Carlo Sequin

Professor of Computer Science
EESC, Computer Science Division, University of California
Berkeley, CA, USA
My 2015 submissions complement my Bridges conference presentations. The first two entries relate to: "2-Manifold Sculptures," describing a topological analysis of different sculptures by various artists that are thin, complex, single-sided or double-sided surfaces. In particular, they focus on Charles Perry’s “Tetra” sculpture, which can be seen as a tetrahedral frame with gracefully curved ribbons forming the tetrahedron edges. A model of Perry’s original geometry is contrasted with a variation that results from changing the amount of twist on some of the ribbons.
The third entry relates to “Introducing the Möbius-Twisted Turk’s Head Knot,” discussing how this classical cylinder-shaped braid can be turned into a Möbius band.

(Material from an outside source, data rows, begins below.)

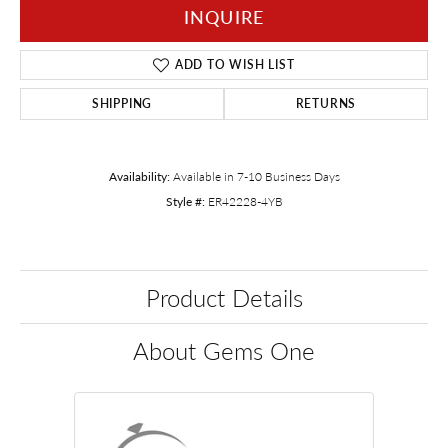
INQUIRE
ADD TO WISH LIST
SHIPPING
RETURNS
Availability:
Available in 7-10 Business Days
Style #:
ER42228-4YB
Product Details
About Gems One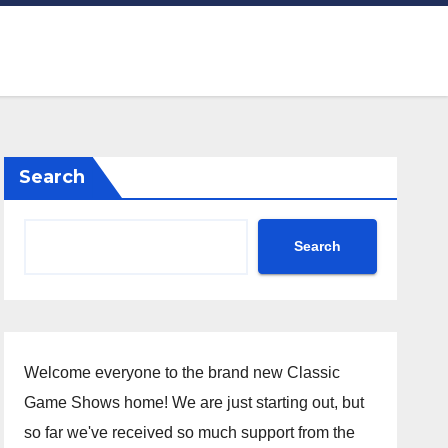
Search
Search
Welcome everyone to the brand new Classic
Game Shows home! We are just starting out, but
so far we've received so much support from the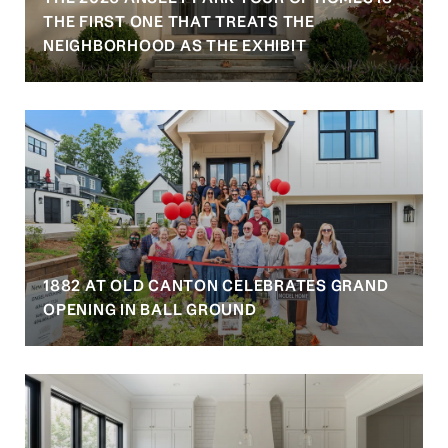
S
THE FIRST ONE THAT TREATS THE
NEIGHBORHOOD AS THE EXHIBIT
1882 AT OLD CANTON CELEBRATES GRAND
OPENING IN BALL GROUND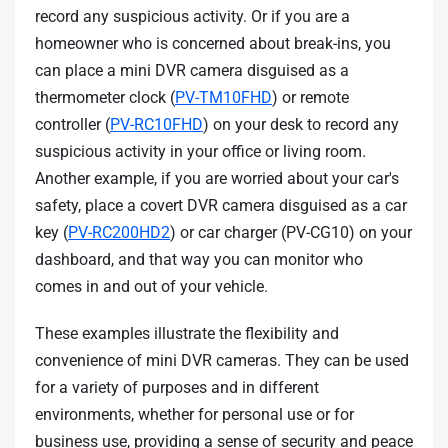
record any suspicious activity. Or if you are a
homeowner who is concerned about break-ins, you
can place a mini DVR camera disguised as a
thermometer clock (
PV-TM10FHD
) or remote
controller (
PV-RC10FHD
) on your desk to record any
suspicious activity in your office or living room.
Another example, if you are worried about your car's
safety, place a covert DVR camera disguised as a car
key (
PV-RC200HD2
) or car charger (PV-CG10) on your
dashboard, and that way you can monitor who
comes in and out of your vehicle.
These examples illustrate the flexibility and
convenience of mini DVR cameras. They can be used
for a variety of purposes and in different
environments, whether for personal use or for
business use, providing a sense of security and peace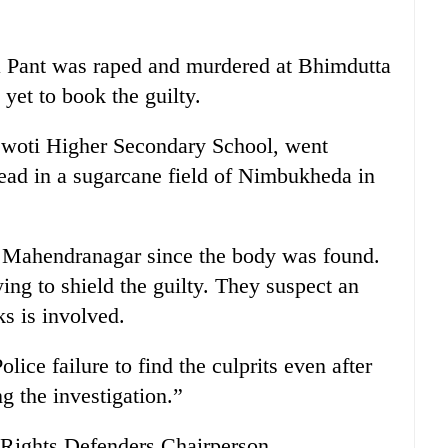
a Pant was raped and murdered at Bhimdutta
yet to book the guilty.
raswoti Higher Secondary School, went
ead in a sugarcane field of Nimbukheda in
n Mahendranagar since the body was found.
ing to shield the guilty. They suspect an
ks is involved.
lice failure to find the culprits even after
g the investigation.”
Rights Defenders Chairperson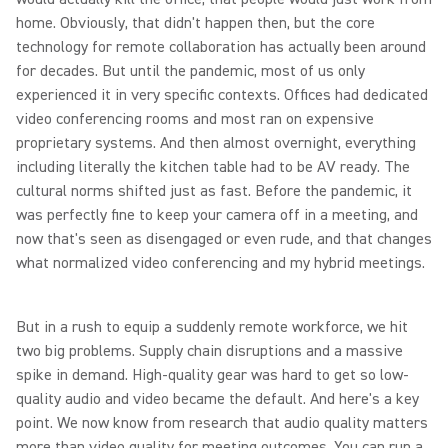
home. Obviously, that didn't happen then, but the core
technology for remote collaboration has actually been around
for decades. But until the pandemic, most of us only
experienced it in very specific contexts. Offices had dedicated
video conferencing rooms and most ran on expensive
proprietary systems. And then almost overnight, everything
including literally the kitchen table had to be AV ready. The
cultural norms shifted just as fast. Before the pandemic, it
was perfectly fine to keep your camera off in a meeting, and
now that's seen as disengaged or even rude, and that changes
what normalized video conferencing and my hybrid meetings.
But in a rush to equip a suddenly remote workforce, we hit
two big problems. Supply chain disruptions and a massive
spike in demand. High-quality gear was hard to get so low-
quality audio and video became the default. And here's a key
point. We now know from research that audio quality matters
more than video quality for meeting outcomes. You can run a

Emulation of Charles Perry’s “Tetra” sculpture
20 x 15 x 15 cm
ABS plastic, shaped by Fused Deposition Modeling
Charles Perry’s “Tetra” sculpture is modeled as a subdivision surface connecting four interlocking circular borders. It can also be understood as four Y-shaped junctions at the corners of a tetrahedron, connected with six ribbons, four of which exhibit a twist of 360 degrees, while the other two ribbons are untwisted. The result is an orientable, double-sided surface of Euler characteristic χ = -2 with four separate border loops.
20 x 15 x 15 cm
ABS plastic, shaped by Fused Deposition Modeling, hand-painted
In this variation, the twist of the four twisted tetrahedron edges has been reduced from 360 degrees to 180 degrees. Surprisingly, this does not produce a single-sided surface, but it changes the genus of the original sculpture from g = 0 to g = 1, because it reduces the number of borders from four to only two (which are different from each other). Two make the two sides of the sculpture and its two different edges clearly visible, the FDM model has been enhanced by painting these features with different colors.

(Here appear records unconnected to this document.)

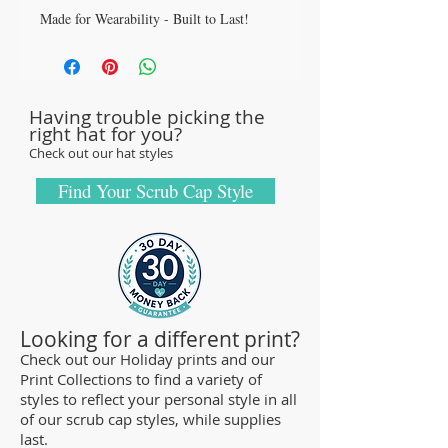
Made for Wearability - Built to Last!
All our caps are handcrafted in the USA
with sturdy, high-quality 100% cotton
fabric - tough enough to sustain repeated
Having trouble picking the
washings.
right hat for you?
Browse our Scrub Caps Styles page to
Check out our hat styles
customize your preferences with our latest
designs and size fittings.
Find Your Scrub Cap Style
MedHead Scrub Gear features medical
scrub caps and head coverings needed for
sterile environments. All hats are unisex
and designed for comfort and durability
and we offer a wide range of classic
Looking for a different print?
designs and trendy limited editions that
Check out our Holiday prints and our
Print Collections to find a variety of
are ideal for any professional who is
styles to reflect your personal style in all
required to cover their hair - from doctors
of our scrub cap styles, while supplies
and nurses to veterinarians or specialized
last.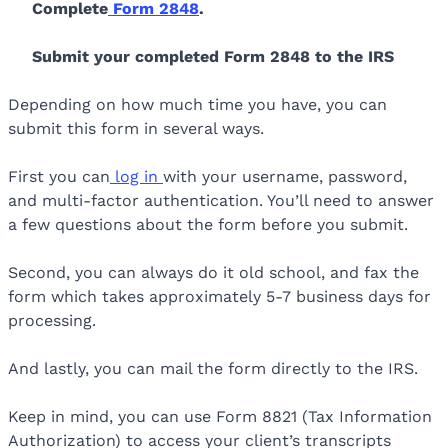
Complete
Form 2848
.
Submit your completed Form 2848 to the IRS
Depending on how much time you have, you can
submit this form in several ways.
First you can
log in
with your username, password,
and multi-factor authentication. You’ll need to answer
a few questions about the form before you submit.
Second, you can always do it old school, and fax the
form which takes approximately 5-7 business days for
processing.
And lastly, you can mail the form directly to the IRS.
Keep in mind, you can use Form 8821 (Tax Information
Authorization) to access your client’s transcripts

Möbius-Twisted Turk’s Head Knot
6 x 15 x 10 cm
Color-printed paper strips
One of the basic patterns that shows up in many different forms in the rawhide weavings found in the gear used around a horse is a flat braid that is formed into a wreath or a cylindrical ring by means of a single “thong.” Our challenge (jointly with Lorenzo Larrucea) was to find a way to weave such a braid in the shape of a Möbius band. Our entry shows the result woven from paper strips that join to form a single contiguous thong that is rainbow-colored in the longitudinal direction, passing once around the complete hue circle.